For many infrared imaging devices, various calibration procedures may be performed during manufacturing, testing, and/or operation to correct non-uniformities or otherwise reduce noise associated with the infrared imaging devices. Calibration data (also referred to as calibration terms) produced during such calibration procedures are typically stored in a non-volatile memory and applied to the infrared imaging devices and/or captured images to correct non-uniformities or otherwise reduce noise that may appear in the captured images. However, as various characteristics of various components of the infrared imaging devices change with passage of time and/or with use, the calibration terms gradually become stale (e.g., less effective), resulting in a calibration drift.

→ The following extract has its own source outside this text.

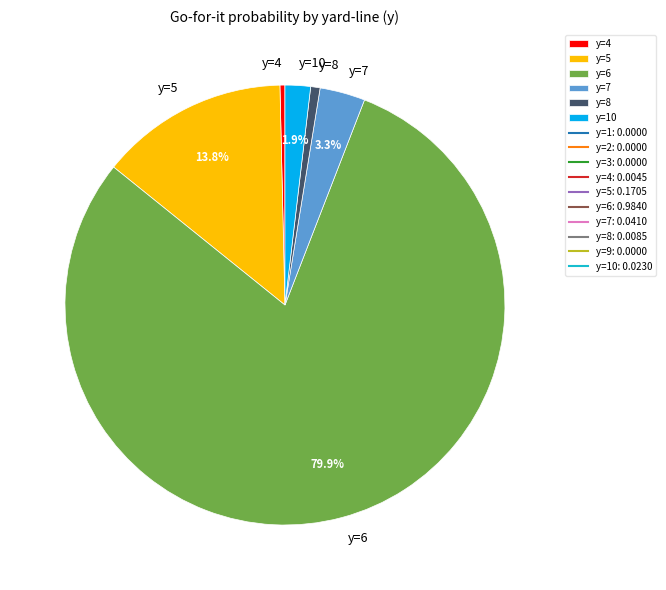

Combined, do y=7 and y=6 account for over 50%?

Yes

To correct calibration drifts, infrared imaging devices typically need to be recalibrated at a calibration station and/or using an internal calibration shutter mechanism embedded into the infrared imaging devices. However, a calibration station may be unavailable, or using one may be cumbersome. Internal calibration shutter mechanisms may also be unavailable for many infrared imaging devices, especially for small form factor and/or low cost devices.
Some infrared imaging devices may be capable of performing shutterless non-uniformity correction (NUC) methods using images captured during operation of the device, so as to further correct non-uniformities or otherwise reduce noise in addition to applying the calibration terms. However, such methods may not be sufficient to quickly compensate for calibration drifts, because as the calibration drifts worsen it may take an unacceptably long time for the shutterless NUC methods to produce reasonable results after the infrared imaging devices start capturing images.